**What you will do:**
For the word "kliente", count the lines below that contain it. Give the number alone.

**Records to process:**
———
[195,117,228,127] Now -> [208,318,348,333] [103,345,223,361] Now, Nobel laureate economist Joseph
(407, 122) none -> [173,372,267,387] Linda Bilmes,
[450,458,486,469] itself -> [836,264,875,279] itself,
———
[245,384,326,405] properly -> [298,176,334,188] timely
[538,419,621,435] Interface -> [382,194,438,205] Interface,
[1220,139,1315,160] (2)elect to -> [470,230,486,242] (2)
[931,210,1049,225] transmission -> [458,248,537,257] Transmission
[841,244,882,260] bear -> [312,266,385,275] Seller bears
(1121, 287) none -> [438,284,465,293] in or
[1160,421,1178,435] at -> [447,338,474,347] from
———
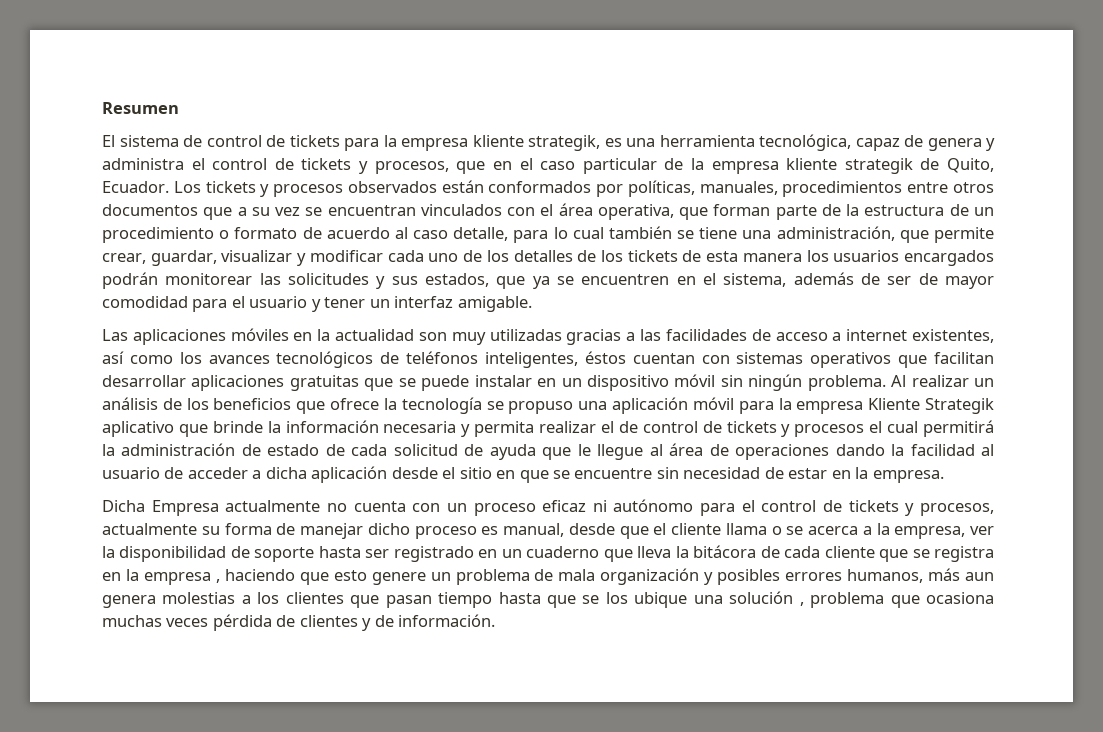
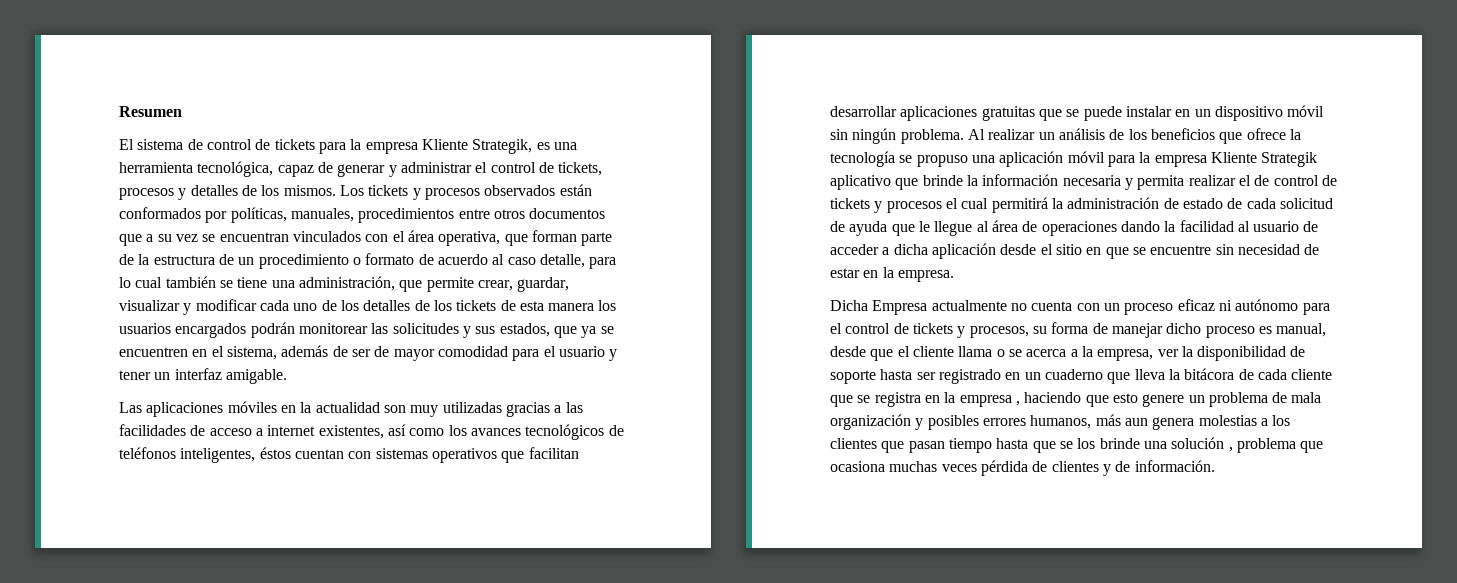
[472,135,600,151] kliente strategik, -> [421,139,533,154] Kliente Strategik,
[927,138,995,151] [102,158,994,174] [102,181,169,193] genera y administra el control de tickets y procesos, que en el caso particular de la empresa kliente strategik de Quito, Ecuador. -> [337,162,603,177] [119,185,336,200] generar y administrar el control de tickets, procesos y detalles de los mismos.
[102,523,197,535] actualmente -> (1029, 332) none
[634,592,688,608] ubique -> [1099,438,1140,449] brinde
———
**Solution to this exercise:**
2